**Entries supplied:**
==========
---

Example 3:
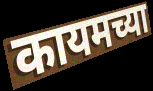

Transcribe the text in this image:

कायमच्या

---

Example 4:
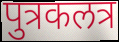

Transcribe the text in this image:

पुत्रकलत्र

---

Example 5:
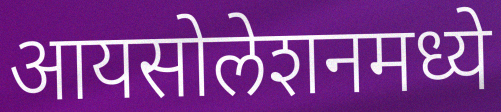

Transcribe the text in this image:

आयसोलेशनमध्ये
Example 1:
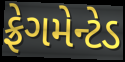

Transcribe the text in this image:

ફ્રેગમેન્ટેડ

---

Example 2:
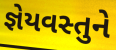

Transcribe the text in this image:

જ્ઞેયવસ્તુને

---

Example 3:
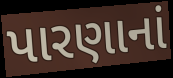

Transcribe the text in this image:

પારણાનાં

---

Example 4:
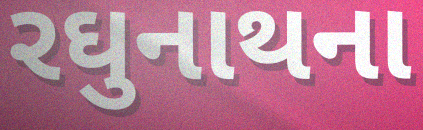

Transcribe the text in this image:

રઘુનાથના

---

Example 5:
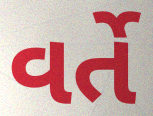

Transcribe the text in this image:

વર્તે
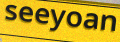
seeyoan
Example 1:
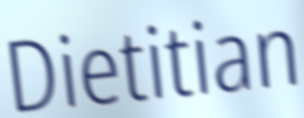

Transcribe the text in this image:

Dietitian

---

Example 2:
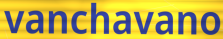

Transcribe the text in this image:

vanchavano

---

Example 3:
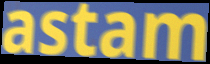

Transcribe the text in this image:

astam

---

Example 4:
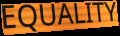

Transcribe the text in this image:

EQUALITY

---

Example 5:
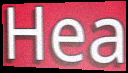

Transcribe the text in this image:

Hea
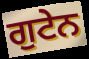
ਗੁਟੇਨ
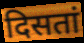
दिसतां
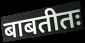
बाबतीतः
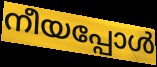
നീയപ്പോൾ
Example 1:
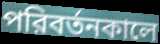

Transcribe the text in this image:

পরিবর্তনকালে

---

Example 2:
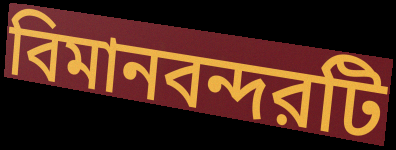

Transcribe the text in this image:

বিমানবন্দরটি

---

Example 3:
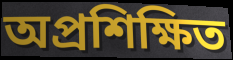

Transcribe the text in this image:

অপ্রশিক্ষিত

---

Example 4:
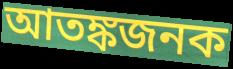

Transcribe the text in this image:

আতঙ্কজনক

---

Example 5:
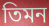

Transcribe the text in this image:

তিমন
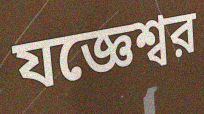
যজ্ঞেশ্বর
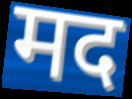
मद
==========
**Task prompt:**
Rewrite all of the records above, changing every "this image" to "the picture" and keeping everything else the same. Leave the pictures out of your answer.

**The answer:**
---

Example 3:

Transcribe the text in the picture:

कायमच्या

---

Example 4:

Transcribe the text in the picture:

पुत्रकलत्र

---

Example 5:

Transcribe the text in the picture:

आयसोलेशनमध्ये
Example 1:

Transcribe the text in the picture:

ફ્રેગમેન્ટેડ

---

Example 2:

Transcribe the text in the picture:

જ્ઞેયવસ્તુને

---

Example 3:

Transcribe the text in the picture:

પારણાનાં

---

Example 4:

Transcribe the text in the picture:

રઘુનાથના

---

Example 5:

Transcribe the text in the picture:

વર્તે
seeyoan
Example 1:

Transcribe the text in the picture:

Dietitian

---

Example 2:

Transcribe the text in the picture:

vanchavano

---

Example 3:

Transcribe the text in the picture:

astam

---

Example 4:

Transcribe the text in the picture:

EQUALITY

---

Example 5:

Transcribe the text in the picture:

Hea
ਗੁਟੇਨ
दिसतां
बाबतीतः
നീയപ്പോൾ
Example 1:

Transcribe the text in the picture:

পরিবর্তনকালে

---

Example 2:

Transcribe the text in the picture:

বিমানবন্দরটি

---

Example 3:

Transcribe the text in the picture:

অপ্রশিক্ষিত

---

Example 4:

Transcribe the text in the picture:

আতঙ্কজনক

---

Example 5:

Transcribe the text in the picture:

তিমন
যজ্ঞেশ্বর
मद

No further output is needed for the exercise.